* **Exercise instructions**:
Render the records below as a Markdown table with the columns "No." and "Line", numbering each nonblank line and skipping blank ones. Leave the pictures out.

* **Recorded information**:
◇ ◇ ◇ ◇ ◇
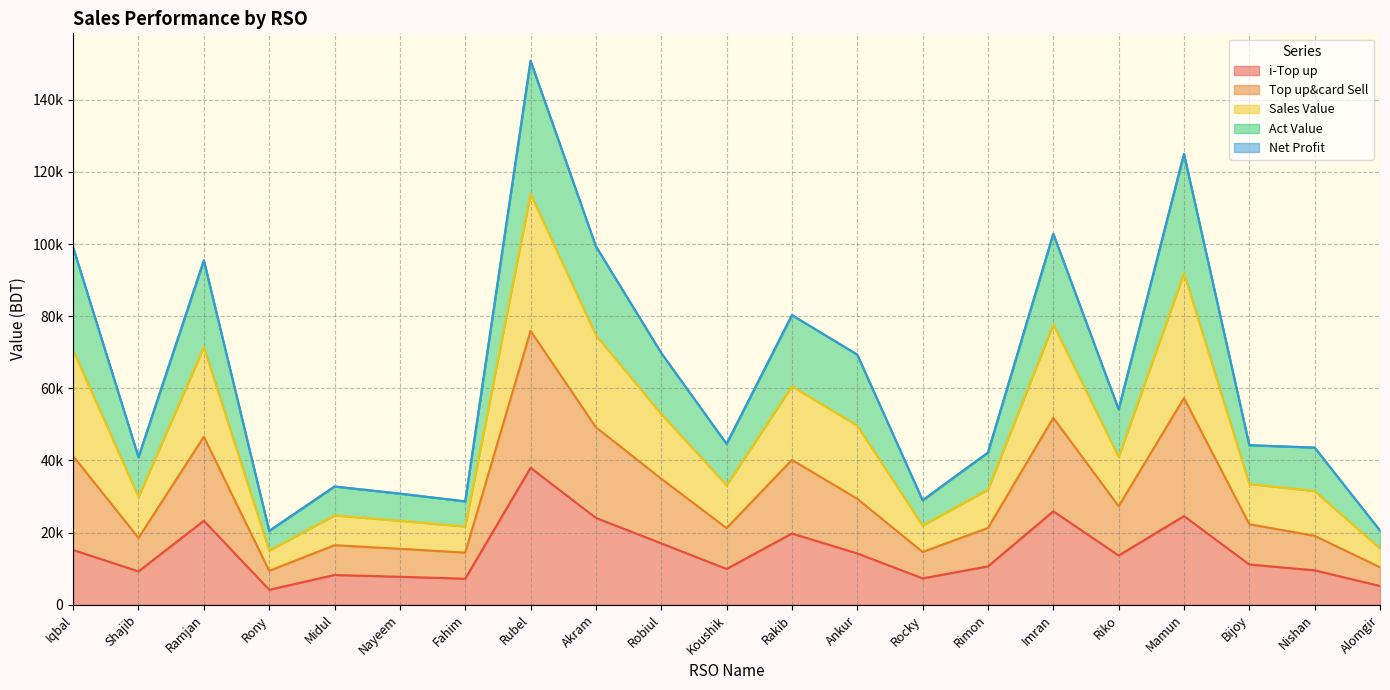

True or false: Act Value and Sales Value intersect in this chart.

False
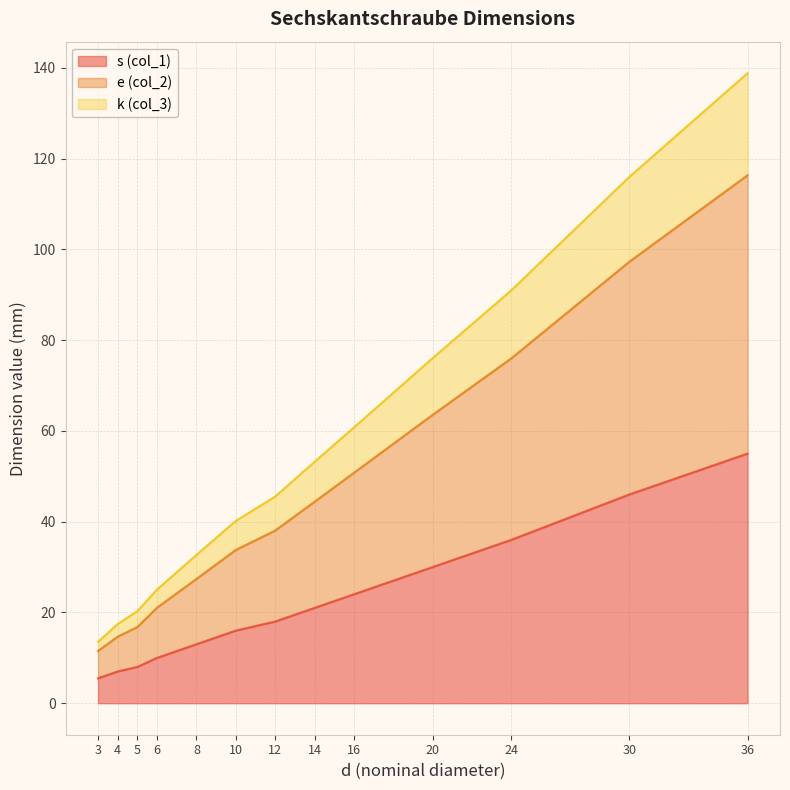

Reading left to right, what are all the values shown in this chart?

s (col_1): 5.5	7.0	8.0	10.0	13.0	16.0	18.0	21.0	24.0	30.0	36.0	46.0	55.0
e (col_2): 11.5	14.7	16.8	21.1	27.4	33.8	38.0	44.4	50.8	63.5	76.0	97.3	116.3
k (col_3): 13.5	17.5	20.3	25.1	32.7	40.2	45.5	53.2	60.8	76.0	91.0	116.0	138.8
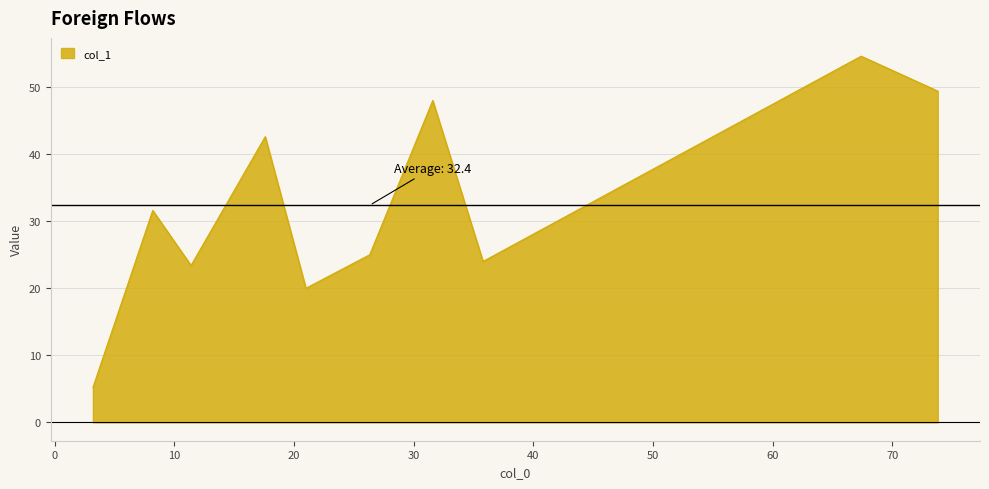

How many interior local valleys (lower than both neighbors) does the data have?

3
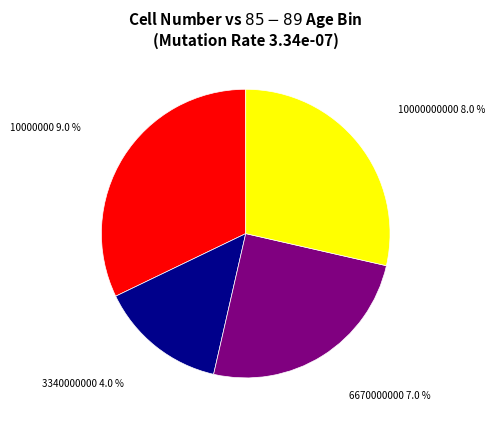

True or false: 10000000 accounts for 42% of the total.

False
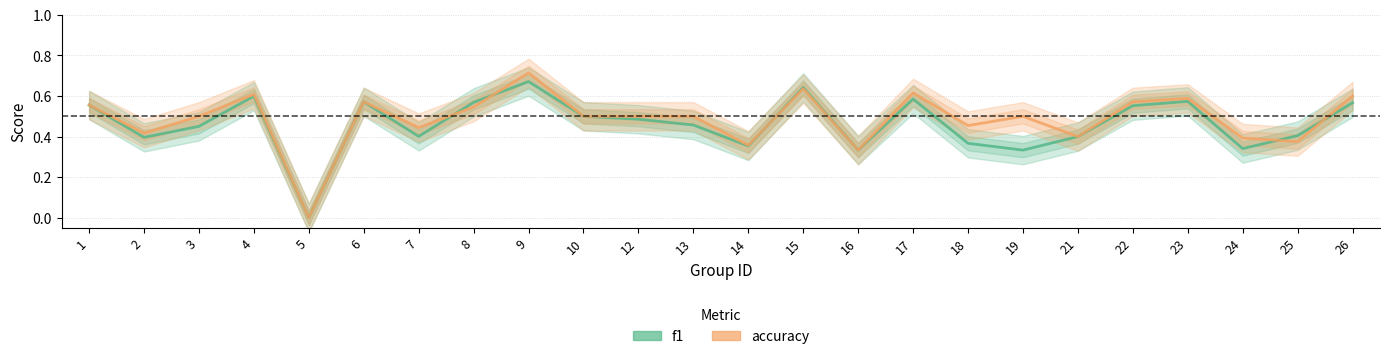

List the labels in order of f1 value, smallest first.

5, 16, 19, 24, 14, 18, 2, 21, 7, 25, 3, 13, 12, 10, 22, 1, 26, 8, 6, 23, 17, 4, 15, 9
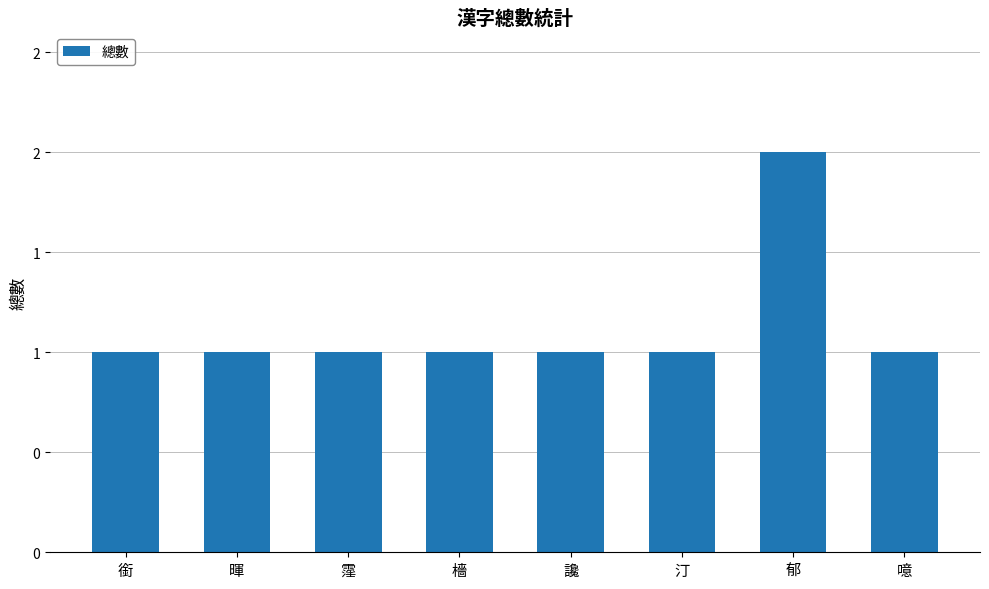

What is the value of the 4th bar from the left?

1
◇ ◇ ◇ ◇ ◇
* **Task output**:
| No. | Line |
|---|---|
| 1 | True or false: Act Value and Sales Value intersect in this chart. |
| 2 | False |
| 3 | Reading left to right, what are all the values shown in this chart? |
| 4 | s (col_1): 5.5	7.0	8.0	10.0	13.0	16.0	18.0	21.0	24.0	30.0	36.0	46.0	55.0 |
| 5 | e (col_2): 11.5	14.7	16.8	21.1	27.4	33.8	38.0	44.4	50.8	63.5	76.0	97.3	116.3 |
| 6 | k (col_3): 13.5	17.5	20.3	25.1	32.7	40.2	45.5	53.2	60.8	76.0	91.0	116.0	138.8 |
| 7 | How many interior local valleys (lower than both neighbors) does the data have? |
| 8 | 3 |
| 9 | True or false: 10000000 accounts for 42% of the total. |
| 10 | False |
| 11 | List the labels in order of f1 value, smallest first. |
| 12 | 5, 16, 19, 24, 14, 18, 2, 21, 7, 25, 3, 13, 12, 10, 22, 1, 26, 8, 6, 23, 17, 4, 15, 9 |
| 13 | What is the value of the 4th bar from the left? |
| 14 | 1 |